Some scientists fear the world’s largest rainforest, which plays a vital role in absorbing carbon dioxide emissions and keeping a lid on rising global temperatures, could be approaching a tipping point, past which it will not have enough trees to maintain its water-recycling ecosystem.
So far, some 17 percent of the rainforest has been razed. Until recently, scientists believed that the tipping point would arrive when 40 percent of the Amazon had been destroyed. But Tom Lovejoy of George Mason University and Carlos Nobre at the World Resources Institute believe the scales could start to tip when just 20 to 25 percent of the rainforest has disappeared.
“Given the physics involved and what we see in terms of action around the world, I’m afraid there will be runaway climate change leading to catastrophes like major crop failures, water scarcity and social unrest,” says Castilla-Rubio. “You can’t predict when or where it will hit the worst, but the signs are all in the same direction, which is irreversibility.”

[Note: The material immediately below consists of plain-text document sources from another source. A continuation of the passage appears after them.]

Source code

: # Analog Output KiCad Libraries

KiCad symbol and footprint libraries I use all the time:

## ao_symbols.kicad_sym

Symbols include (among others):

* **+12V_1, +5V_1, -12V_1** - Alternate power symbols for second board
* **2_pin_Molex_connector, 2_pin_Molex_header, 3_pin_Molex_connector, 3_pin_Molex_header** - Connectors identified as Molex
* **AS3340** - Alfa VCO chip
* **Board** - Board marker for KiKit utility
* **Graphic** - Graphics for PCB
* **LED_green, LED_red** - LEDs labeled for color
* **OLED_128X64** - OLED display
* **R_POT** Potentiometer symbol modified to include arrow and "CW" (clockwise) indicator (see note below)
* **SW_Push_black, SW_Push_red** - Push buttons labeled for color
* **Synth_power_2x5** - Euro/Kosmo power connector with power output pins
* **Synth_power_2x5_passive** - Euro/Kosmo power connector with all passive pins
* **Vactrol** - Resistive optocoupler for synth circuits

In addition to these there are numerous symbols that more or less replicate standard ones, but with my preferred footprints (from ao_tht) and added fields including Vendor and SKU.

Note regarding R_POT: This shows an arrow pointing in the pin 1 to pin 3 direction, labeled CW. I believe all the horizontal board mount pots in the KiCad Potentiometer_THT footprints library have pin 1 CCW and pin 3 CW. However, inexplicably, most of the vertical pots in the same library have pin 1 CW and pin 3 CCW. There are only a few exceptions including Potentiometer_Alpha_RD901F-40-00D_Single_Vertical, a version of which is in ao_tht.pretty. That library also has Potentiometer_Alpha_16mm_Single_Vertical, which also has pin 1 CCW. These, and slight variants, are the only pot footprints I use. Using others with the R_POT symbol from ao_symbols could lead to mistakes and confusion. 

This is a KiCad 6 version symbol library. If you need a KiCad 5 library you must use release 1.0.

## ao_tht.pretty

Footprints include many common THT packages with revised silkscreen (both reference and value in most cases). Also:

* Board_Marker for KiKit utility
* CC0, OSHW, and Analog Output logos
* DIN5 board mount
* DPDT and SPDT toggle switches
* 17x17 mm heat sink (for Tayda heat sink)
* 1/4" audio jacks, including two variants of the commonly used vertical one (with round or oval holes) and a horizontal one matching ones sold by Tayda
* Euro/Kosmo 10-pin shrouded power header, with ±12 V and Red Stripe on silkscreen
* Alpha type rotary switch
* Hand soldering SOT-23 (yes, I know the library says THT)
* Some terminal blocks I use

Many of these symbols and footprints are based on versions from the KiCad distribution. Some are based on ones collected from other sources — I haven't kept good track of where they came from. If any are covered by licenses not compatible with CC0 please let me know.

Castilla-Rubio’s group is using big data and satellites to help farmers improve the output of their land and reduce the need to expand their boundaries into the protected rainforest. One such project involves using satellites to pinpoint and classify particular types of weeds, which can then be targeted in surgical strikes by herbicide-wielding autonomous drones. “If you know precisely where and what the weeds are, you can use one-thirtieth the input of [polluting] herbicides,” Castilla-Rubio explains.
Similar technologies are being adapted across Brazil by farmers conscious both of environmental sensitivities and the importance of making farms more resilient to increasingly extreme weather. “We know we don’t have more earth to open,” says Edwin Montenegro, a macadamia nut farmer, who is using biofertilization techniques to improve the quality of his soil and crops.
Conservationists view the reforesting of illegally razed lands as an effective — but time-consuming, expensive and often futile — strategy against climate change.
“It is like a life system, an entire body. You have to make sure the heart, the stomach, everything is in the right position,” says Marcello Guimarães, chairman of Mahogany Roraima, a commercial timber plantation in the northern Amazon.
Guimarães believes farmers must be convinced of an economic benefit from adopting new technologies. Using satellites to monitor his plots, he aims to increase planting from approximately 500 acres a day to almost 250 acres an hour. “If we can develop this as a business, we can [compete] with the deforesters,” he says.
That view is shared by the Amazonas Sustainable Foundation, a nonprofit providing local communities with opportunities in the production chains of cacao, nuts and fisheries. “We get changes by making people realize they can improve their livelihoods by the sustainable use of resources,” says Virgilio Viana, CEO of the foundation, pointing to a 60 percent reduction in deforestation in the areas in which they work.
Viana worries that the encouraging signals being sent by Bolsonaro to illegal loggers make the work of nonprofit groups more difficult. The president has publicly attacked the Brazilian Institute of Environment and Renewable Natural Resources, and even accused nongovernmental organizations of being behind some of the fires in the Amazon region. “If the cost of illegality is reduced, it makes sustainable development less competitive,” Viana says.
Yet Luiz Carlos Lima, a federal public prosecutor in Roraima, an Amazonian state next to Venezuela, is optimistic that the situation in Brazil will improve as citizens become more aware of environmental crime and the risks of climate change.
“Brazil is a teenager right now. Europe is an old man,” Lima says. “Teenagers don’t respect the law.”